Mi padre cocinaba como vivía y trabajaba: era obsesivo, metódico e incorruptible. La materia prima siempre debía ser la mejor para asegurar un buen resultado. No hay posibilidad de alquimia sin un buen alquimista, sostenía.
Recopilando sus viejas recetas de cocina olvidadas y acumuladas en una caja perdida en la baulera de su vieja casa, recuperé parte de su vida y de mi vida. Con increíble prolijidad las escribía en forma manuscrita, con lápiz negro, y muchas de ellas tenían al final su firma y la firma del propio autor de la receta, porque cuando nadie lo veía tenía la habilidad de escabullirse en las cocinas de los restaurantes que frecuentaba creando rápidamente un vínculo indisoluble con esos famosos cocineros. Luego, de regreso, experimentaba y reproducía en sus ollas lo aprendido, utilizando casi siempre una metodología digna de un investigador.
Yo sentía íntimamente que su imagen de médico serio e inmaculado se humanizaba drásticamente cuando cambiaba el traje y la corbata por el delantal y las cacerolas.
Como anfitrión de sus colegas médicos e investigadores del mundo era inigualable. A pesar de no recibir yo nunca una invitación, de muy chico saboreaba a la distancia en mi imaginación: carnes asadas a punto, vegetales crocantes, no muy cocidos, arenque marinado en crema de cebolla, panes saborizados tibios y sopas bien calientes. En los días de calor, gazpacho fresco de entrada y siempre de postre las infaltables masas vienesas con café bien negro, para poder continuar hasta tarde la tertulia. Sonidos en francés, portugués e inglés se mezclaban con el aroma de tabaco de pipa y de flores que mi madre repartía sobre toda la mesa.
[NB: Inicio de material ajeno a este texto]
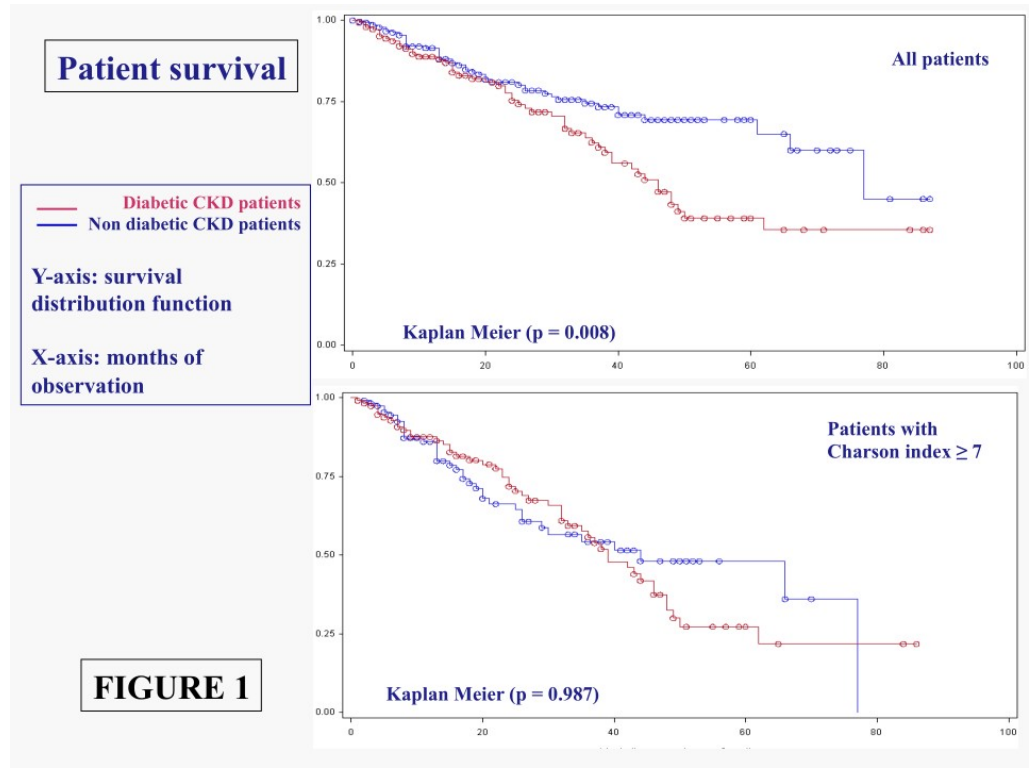
Figure 1. Patient survival in diabetic and non ‐ diabetic CKD patients: All cases and patients with Charlson index ≥ 7.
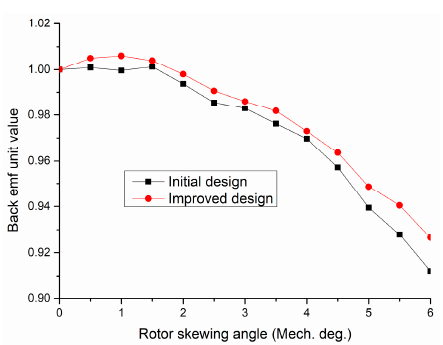
Figure 10. Back EMF comparison of the CPM with the a different magnet skewing angle; initial design is with the equal claw pole teeth width design as shown in Figure 1, and improved design is with the optimized unequal stator claw pole structure.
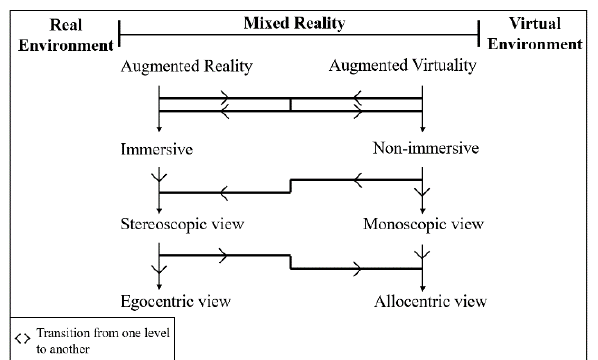
Figure 1. Inspired from Milgram’s virtuality continuum. Arrows represent the transition from one level to another (Milgram,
Doctores, investigadores, empresarios, amigos y otros personajes se reunían en nuestra casa para ser agasajados y agasajar a la vez. Quizás la comida era una excusa para compartir un encuentro y para volar un poco más alto antes de aterrizar en las preocupaciones del trajín cotidiano. Recuerdo intensamente, aún hoy, a todos esos personajes que desfilaron por nuestra casa, sus valijas siempre estaban cargadas de grandes y pequeñas historias del mundo que compartían con gran generosidad. Mi padre tenía el don de hacerlos sentir rápidamente a gusto impregnando el ambiente de perfumes y sabores definitivamente irresistibles. Muchas de esas personas que ya hoy no están, seguramente han contribuido a hacer mejor este mundo que sus hijos y nietos habitan. En esos encuentros, además de disfrutar, discutían acerca de las posibles campañas para erradicar la enfermedad de Chagas en el norte argentino, filosofaban con pasión sobre la ética en la investigación y el desarrollo de la industria farmacéutica. Los escuché innumerables veces discutir sobre la misión del médico en el mundo de salvaguardar la salud de las personas sobre todas las cosas, invocando la Declaración de Ginebra. Hablaban de la investigación y las poblaciones vulnerables, del consentimiento informado obligatorio y de la necesidad de crear un comité de ética como organismo indispensable para proteger los derechos, la seguridad y el bienestar de todos los pacientes involucrados en un ensayo clínico. Hablaban mucho, pero también sabían escuchar. Ellos sostenían que la educación médica no podía ni debía ser global, porque las realidades sociales, económicas y culturales de cada país son diferentes y se debían respetar. Intercambiaban conocimientos por vocación y sin egoísmo.
Revolviendo las recetas de cocina en esa caja de cartón olvidada, también encontré cientos de sobres con cartas manuscritas en inglés, francés, portugués, alemán… todas comenzaban con: “Dear and appreciated Dr. Carlos Barclay, always waiting for a new plate of food in your home trying to change de world”.